> Task prompt
From the material below, output as a JSON list of strings the lines starting at the one containing "Truck 0 (actions=7), Truck 1 (actions=12)" and ending at the one containing "Count the number of slices in the pie.", one string per line, leaving out blank lines.

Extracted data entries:
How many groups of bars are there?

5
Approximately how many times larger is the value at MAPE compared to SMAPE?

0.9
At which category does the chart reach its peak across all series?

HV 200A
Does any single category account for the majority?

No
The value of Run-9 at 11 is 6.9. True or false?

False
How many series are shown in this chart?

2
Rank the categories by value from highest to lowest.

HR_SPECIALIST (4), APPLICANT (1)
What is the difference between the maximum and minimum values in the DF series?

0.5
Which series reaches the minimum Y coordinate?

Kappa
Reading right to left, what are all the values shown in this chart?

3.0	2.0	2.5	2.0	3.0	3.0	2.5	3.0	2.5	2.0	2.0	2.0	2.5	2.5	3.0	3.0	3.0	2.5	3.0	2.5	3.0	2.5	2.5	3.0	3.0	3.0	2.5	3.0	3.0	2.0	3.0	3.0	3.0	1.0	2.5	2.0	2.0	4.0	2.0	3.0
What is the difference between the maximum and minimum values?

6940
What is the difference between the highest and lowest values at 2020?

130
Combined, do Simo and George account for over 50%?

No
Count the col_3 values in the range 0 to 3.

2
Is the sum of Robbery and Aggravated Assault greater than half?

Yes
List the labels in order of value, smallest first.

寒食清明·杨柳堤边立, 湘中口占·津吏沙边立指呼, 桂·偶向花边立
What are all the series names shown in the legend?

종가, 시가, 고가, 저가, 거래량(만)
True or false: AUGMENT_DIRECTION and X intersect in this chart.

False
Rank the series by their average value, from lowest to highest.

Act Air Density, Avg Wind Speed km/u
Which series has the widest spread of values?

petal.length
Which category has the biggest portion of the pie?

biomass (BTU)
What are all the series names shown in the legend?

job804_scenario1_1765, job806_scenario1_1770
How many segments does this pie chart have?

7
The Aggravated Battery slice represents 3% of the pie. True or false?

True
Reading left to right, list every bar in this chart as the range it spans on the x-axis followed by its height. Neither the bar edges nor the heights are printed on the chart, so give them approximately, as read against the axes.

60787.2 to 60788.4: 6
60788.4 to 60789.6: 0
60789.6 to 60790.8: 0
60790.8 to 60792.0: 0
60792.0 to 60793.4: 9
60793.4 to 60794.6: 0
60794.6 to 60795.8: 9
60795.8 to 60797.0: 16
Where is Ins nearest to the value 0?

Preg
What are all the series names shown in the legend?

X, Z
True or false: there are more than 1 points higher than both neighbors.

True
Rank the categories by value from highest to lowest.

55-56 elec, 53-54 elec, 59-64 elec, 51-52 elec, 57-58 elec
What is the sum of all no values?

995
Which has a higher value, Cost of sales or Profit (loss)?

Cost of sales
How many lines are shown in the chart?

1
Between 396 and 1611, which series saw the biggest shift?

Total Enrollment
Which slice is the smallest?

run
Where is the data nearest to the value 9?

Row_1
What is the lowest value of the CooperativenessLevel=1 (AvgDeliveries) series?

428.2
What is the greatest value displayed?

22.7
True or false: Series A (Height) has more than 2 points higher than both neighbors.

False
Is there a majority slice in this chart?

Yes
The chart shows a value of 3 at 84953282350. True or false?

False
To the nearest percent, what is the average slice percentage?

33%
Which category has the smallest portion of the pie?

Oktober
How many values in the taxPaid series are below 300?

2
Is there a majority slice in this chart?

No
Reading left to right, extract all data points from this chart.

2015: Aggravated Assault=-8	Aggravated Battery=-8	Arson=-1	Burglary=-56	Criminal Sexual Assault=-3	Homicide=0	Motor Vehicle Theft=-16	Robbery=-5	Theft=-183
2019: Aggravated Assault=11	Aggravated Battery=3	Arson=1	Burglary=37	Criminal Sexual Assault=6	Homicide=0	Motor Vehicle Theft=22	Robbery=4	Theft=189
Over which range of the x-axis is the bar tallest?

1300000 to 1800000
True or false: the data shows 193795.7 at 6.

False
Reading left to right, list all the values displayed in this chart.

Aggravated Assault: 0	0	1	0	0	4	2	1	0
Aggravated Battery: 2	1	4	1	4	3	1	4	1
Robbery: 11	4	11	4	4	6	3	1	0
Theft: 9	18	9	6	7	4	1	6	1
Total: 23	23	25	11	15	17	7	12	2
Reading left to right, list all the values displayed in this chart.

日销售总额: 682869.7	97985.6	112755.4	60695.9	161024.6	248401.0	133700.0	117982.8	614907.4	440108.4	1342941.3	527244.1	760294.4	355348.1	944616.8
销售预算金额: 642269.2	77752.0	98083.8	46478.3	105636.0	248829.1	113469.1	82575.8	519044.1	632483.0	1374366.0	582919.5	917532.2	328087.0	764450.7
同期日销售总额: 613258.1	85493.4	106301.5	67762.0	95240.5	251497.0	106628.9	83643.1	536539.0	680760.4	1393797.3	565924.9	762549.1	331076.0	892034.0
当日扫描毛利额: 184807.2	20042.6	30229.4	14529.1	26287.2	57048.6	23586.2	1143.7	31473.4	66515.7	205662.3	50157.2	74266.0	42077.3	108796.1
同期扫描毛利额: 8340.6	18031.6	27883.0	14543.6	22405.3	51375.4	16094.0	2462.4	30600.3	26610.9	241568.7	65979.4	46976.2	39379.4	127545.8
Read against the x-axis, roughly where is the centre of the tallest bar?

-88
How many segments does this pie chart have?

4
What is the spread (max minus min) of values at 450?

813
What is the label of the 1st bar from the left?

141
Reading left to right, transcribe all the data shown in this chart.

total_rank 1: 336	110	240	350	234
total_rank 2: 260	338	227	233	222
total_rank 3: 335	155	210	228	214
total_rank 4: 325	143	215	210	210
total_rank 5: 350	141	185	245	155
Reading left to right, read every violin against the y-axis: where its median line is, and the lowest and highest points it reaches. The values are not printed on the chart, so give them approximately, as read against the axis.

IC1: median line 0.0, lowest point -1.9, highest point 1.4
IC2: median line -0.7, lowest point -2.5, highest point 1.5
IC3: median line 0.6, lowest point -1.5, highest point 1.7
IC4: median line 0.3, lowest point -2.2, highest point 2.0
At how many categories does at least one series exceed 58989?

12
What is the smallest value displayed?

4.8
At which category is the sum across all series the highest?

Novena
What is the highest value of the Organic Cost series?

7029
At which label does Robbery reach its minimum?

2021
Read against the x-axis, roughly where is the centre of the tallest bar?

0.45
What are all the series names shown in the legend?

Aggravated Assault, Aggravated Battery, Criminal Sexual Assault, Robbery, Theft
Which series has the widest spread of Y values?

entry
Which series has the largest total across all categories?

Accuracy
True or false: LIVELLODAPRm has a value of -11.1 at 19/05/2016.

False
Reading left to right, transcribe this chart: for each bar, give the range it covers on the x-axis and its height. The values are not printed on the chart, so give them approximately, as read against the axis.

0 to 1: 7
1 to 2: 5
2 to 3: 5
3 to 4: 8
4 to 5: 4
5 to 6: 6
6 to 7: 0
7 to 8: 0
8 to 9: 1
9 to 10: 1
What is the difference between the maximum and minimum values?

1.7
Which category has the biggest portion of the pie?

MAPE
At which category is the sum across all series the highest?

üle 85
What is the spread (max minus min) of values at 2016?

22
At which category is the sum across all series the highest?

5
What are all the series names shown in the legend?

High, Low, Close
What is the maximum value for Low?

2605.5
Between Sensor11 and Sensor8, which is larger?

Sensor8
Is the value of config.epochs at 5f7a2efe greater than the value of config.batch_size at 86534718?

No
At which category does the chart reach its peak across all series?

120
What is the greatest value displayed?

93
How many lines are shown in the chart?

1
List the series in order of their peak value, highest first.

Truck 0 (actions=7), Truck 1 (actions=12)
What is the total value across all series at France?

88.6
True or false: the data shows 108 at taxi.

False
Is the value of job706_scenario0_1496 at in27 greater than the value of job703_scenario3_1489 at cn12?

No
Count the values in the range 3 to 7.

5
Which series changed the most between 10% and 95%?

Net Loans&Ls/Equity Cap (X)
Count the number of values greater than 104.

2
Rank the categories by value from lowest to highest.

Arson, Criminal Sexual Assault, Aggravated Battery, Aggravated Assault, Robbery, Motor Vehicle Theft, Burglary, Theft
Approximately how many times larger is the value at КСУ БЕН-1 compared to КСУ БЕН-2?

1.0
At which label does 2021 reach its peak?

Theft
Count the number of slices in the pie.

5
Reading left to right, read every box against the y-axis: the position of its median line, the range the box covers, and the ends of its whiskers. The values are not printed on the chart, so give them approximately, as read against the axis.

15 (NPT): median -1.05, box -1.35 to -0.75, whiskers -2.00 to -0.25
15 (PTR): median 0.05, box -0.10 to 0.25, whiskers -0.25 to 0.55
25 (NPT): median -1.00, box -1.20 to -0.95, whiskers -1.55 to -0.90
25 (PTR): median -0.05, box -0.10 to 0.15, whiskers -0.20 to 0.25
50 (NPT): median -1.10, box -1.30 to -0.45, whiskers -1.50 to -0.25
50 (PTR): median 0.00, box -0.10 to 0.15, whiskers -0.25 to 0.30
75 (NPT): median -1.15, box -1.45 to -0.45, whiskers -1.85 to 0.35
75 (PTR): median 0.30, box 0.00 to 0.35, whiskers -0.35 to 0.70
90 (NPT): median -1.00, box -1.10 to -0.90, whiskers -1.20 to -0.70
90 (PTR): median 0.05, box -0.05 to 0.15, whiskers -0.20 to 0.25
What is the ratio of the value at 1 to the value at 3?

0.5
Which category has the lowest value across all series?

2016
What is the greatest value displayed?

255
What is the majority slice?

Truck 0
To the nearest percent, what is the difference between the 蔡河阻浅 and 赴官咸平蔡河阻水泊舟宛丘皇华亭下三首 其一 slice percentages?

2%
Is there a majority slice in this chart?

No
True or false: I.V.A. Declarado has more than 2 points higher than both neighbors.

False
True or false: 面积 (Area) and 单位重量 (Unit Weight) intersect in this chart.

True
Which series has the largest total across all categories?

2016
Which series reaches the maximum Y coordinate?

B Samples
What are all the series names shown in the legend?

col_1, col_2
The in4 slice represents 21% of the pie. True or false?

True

> Response
[
  "Truck 0 (actions=7), Truck 1 (actions=12)",
  "What is the total value across all series at France?",
  "88.6",
  "True or false: the data shows 108 at taxi.",
  "False",
  "Is the value of job706_scenario0_1496 at in27 greater than the value of job703_scenario3_1489 at cn12?",
  "No",
  "Count the values in the range 3 to 7.",
  "5",
  "Which series changed the most between 10% and 95%?",
  "Net Loans&Ls/Equity Cap (X)",
  "Count the number of values greater than 104.",
  "2",
  "Rank the categories by value from lowest to highest.",
  "Arson, Criminal Sexual Assault, Aggravated Battery, Aggravated Assault, Robbery, Motor Vehicle Theft, Burglary, Theft",
  "Approximately how many times larger is the value at КСУ БЕН-1 compared to КСУ БЕН-2?",
  "1.0",
  "At which label does 2021 reach its peak?",
  "Theft",
  "Count the number of slices in the pie."
]